Your analogy is not valid. The notion that someone would -ONLY- have ever drive a 6th gen turbo 4 Camaro is pretty much unattainable. And it's the sole basis on which the rest of the comparison is based.

Why does a soap need to rinse "better" than another to be better soap? What about rinseless?

But a turbo for could be the fastest car they’ve owned so to that reference still fast to them. Still never been in a SS.

Relativity.... i took you saying all i used. Never mentioned only Camaro.

Your LSP has nothing to do with the soap rinsing clean. It could actually hinder the performance of the LSP.

That is where the benefits of a soap that rinses cleaner make a difference.

Rinse less is a whole different formulation and technology.... surfactants and stuff. Nit considered a detergent or soap.

The best car soap on the planet (CarPro Reset for me) cannot be wiped or sprayed on and wiped off.... different chemistry.

And you don’t want to get into rinse less with me.... i could do that all day.

Also if you do rinse less or waterless washes check out Ammo Frothe.
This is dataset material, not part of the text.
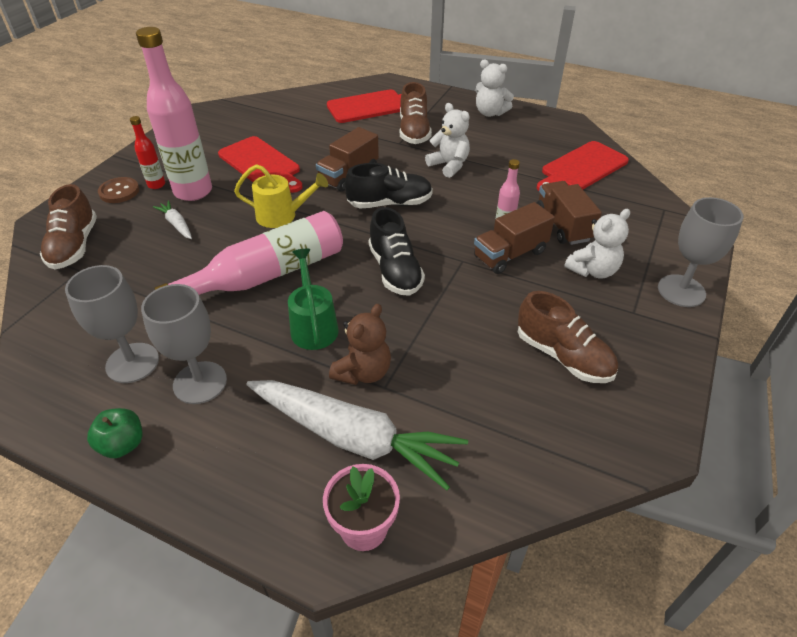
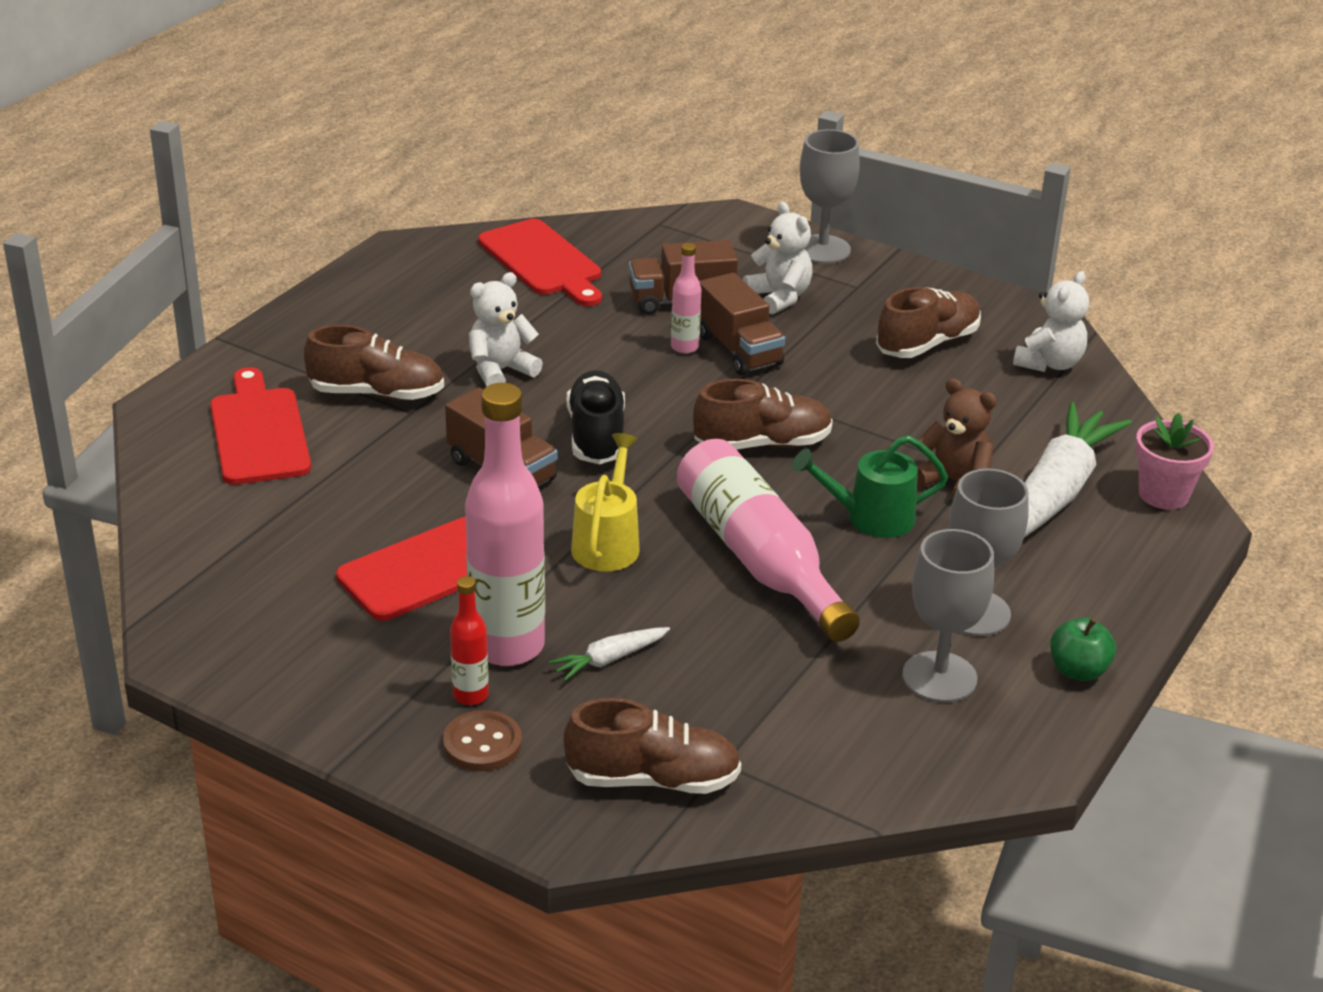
camera: 85 degrees left, 10 degrees down
black shoe [368,207,425,296] -> brown shoe [693,379,833,450]
white teddy bear [475,60,514,117] -> white teddy bear moved to [1013,271,1089,372]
Amazing stuff also.

And as i mentioned before if you buy your soaps OTC (Wal Mart or Autozones). Gold class is good relative to whats available.

If purchasing from them try Griots Brilliant shine car soap and their rinse less if available.

Check out Autogeek forum if your interested in reading about gold class issues.

You’ll find alot on the old google talking about where gold class strips LSP. Realistically it’s just clogging.